Proportion of patients achieving PHQ-9 remission over time. Full analysis set (includes all randomized patients). NRI was applied to treatment discontinuations. For patients who had a missing visit or a missing scale during a visit, but were still receiving study treatment, the missing score was imputed using LOCF. Tested at a two-sided 0.05 significance level without adjustment for multiple testing. Remission was defined as a PHQ-9 score ≤ 4. *p < 0.05, **p < 0.01, ***p < 0.001, ****p < 0.0001. LOCF, last observation carried forward; NRI, nonresponder imputation; NS, nasal spray; PHQ-9, Patient Health Questionnaire-9; SNRI, serotonin-norepinephrine reuptake inhibitor; SSRI, selective serotonin reuptake inhibitor; XR, extended release.

Figure 3.

LS mean SF-36v2 domain scores by treatment arm.
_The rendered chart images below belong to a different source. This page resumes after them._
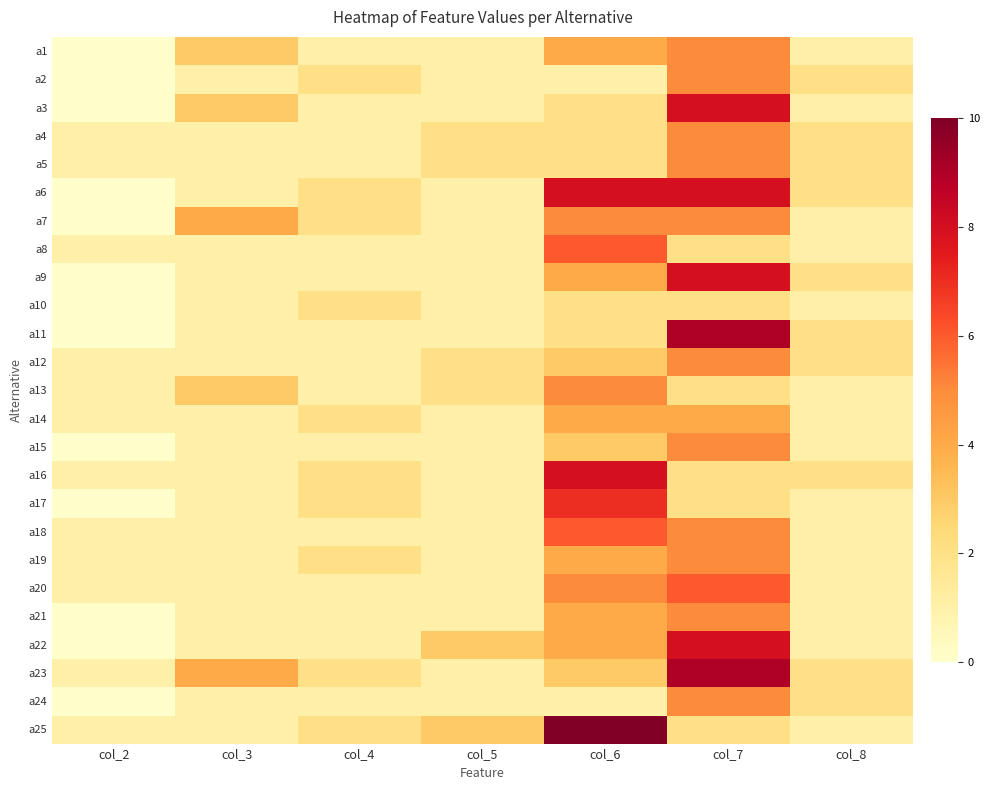

Reading left to right, transcribe all the data shown in this chart.

a1: col_2=0	col_3=3	col_4=1	col_5=1	col_6=4	col_7=5	col_8=1
a2: col_2=0	col_3=1	col_4=2	col_5=1	col_6=1	col_7=5	col_8=2
a3: col_2=0	col_3=3	col_4=1	col_5=1	col_6=2	col_7=8	col_8=1
a4: col_2=1	col_3=1	col_4=1	col_5=2	col_6=2	col_7=5	col_8=2
a5: col_2=1	col_3=1	col_4=1	col_5=2	col_6=2	col_7=5	col_8=2
a6: col_2=0	col_3=1	col_4=2	col_5=1	col_6=8	col_7=8	col_8=2
a7: col_2=0	col_3=4	col_4=2	col_5=1	col_6=5	col_7=5	col_8=1
a8: col_2=1	col_3=1	col_4=1	col_5=1	col_6=6	col_7=2	col_8=1
a9: col_2=0	col_3=1	col_4=1	col_5=1	col_6=4	col_7=8	col_8=2
a10: col_2=0	col_3=1	col_4=2	col_5=1	col_6=2	col_7=2	col_8=1
a11: col_2=0	col_3=1	col_4=1	col_5=1	col_6=2	col_7=9	col_8=2
a12: col_2=1	col_3=1	col_4=1	col_5=2	col_6=3	col_7=5	col_8=2
a13: col_2=1	col_3=3	col_4=1	col_5=2	col_6=5	col_7=2	col_8=1
a14: col_2=1	col_3=1	col_4=2	col_5=1	col_6=4	col_7=4	col_8=1
a15: col_2=0	col_3=1	col_4=1	col_5=1	col_6=3	col_7=5	col_8=1
a16: col_2=1	col_3=1	col_4=2	col_5=1	col_6=8	col_7=2	col_8=2
a17: col_2=0	col_3=1	col_4=2	col_5=1	col_6=7	col_7=2	col_8=1
a18: col_2=1	col_3=1	col_4=1	col_5=1	col_6=6	col_7=5	col_8=1
a19: col_2=1	col_3=1	col_4=2	col_5=1	col_6=4	col_7=5	col_8=1
a20: col_2=1	col_3=1	col_4=1	col_5=1	col_6=5	col_7=6	col_8=1
a21: col_2=0	col_3=1	col_4=1	col_5=1	col_6=4	col_7=5	col_8=1
a22: col_2=0	col_3=1	col_4=1	col_5=3	col_6=4	col_7=8	col_8=1
a23: col_2=1	col_3=4	col_4=2	col_5=1	col_6=3	col_7=9	col_8=2
a24: col_2=0	col_3=1	col_4=1	col_5=1	col_6=1	col_7=5	col_8=2
a25: col_2=1	col_3=1	col_4=2	col_5=3	col_6=10	col_7=2	col_8=1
Full analysis set (includes all randomized patients). Gray dotted lines represent 2009 US population norms. LS means were based on MMRM (based on observed cases; on-treatment visits), adjusted for age and number of prior treatment failures. *p < 0.05, **p < 0.01, ***p < 0.001. ESK, esketamine; LS, least squares; MMRM, mixed model for repeated measures; NS, nasal spray; QTP, quetiapine; SF-36, 36-Item Short Form Survey; SNRI, serotonin-norepinephrine reuptake inhibitor; SSRI, selective serotonin reuptake inhibitor; XR, extended release.

Figure 4.

Time to a clinically meaningful improvement in QLDS. Full analysis set (includes all randomized patients). Patients discontinuing treatment were censored at an infinite (arbitrarily large) time and were assumed to never achieve clinically meaningful improvement. Time to first clinically meaningful improvement was defined as the first time a QLDS reduction of ≥8 points was reached. Shaded areas indicate 95% CIs. (A) Tested at a two-sided 0.05 significance level without adjustment for multiple testing. CI, confidence interval; ESK, esketamine; HR, hazard ratio; NS, nasal spray; QLDS, Quality of Life in Depression Scale; QTP, quetiapine; XR, extended release.

Figure 5.

Proportion of patients reporting EQ-5D-5L domain score of 1 (no problems) by treatment arm. Full analysis set (includes all randomized patients). NRI was applied to treatment discontinuations. For patients who had a missing visit or a missing scale during a visit, but were still receiving study treatment, the missing score was imputed using LOCF. *p < 0.05, **p < 0.01, ***p < 0.001, ****p < 0.0001. EQ-5D-5L, EuroQoL 5-Dimension 5-Level; ESK, esketamine; LOCF, last observation carried forward; NRI, nonresponder imputation; NS, nasal spray; QTP, quetiapine; SNRI, serotonin-norepinephrine reuptake inhibitor; SSRI, selective serotonin reuptake inhibitor; XR, extended release.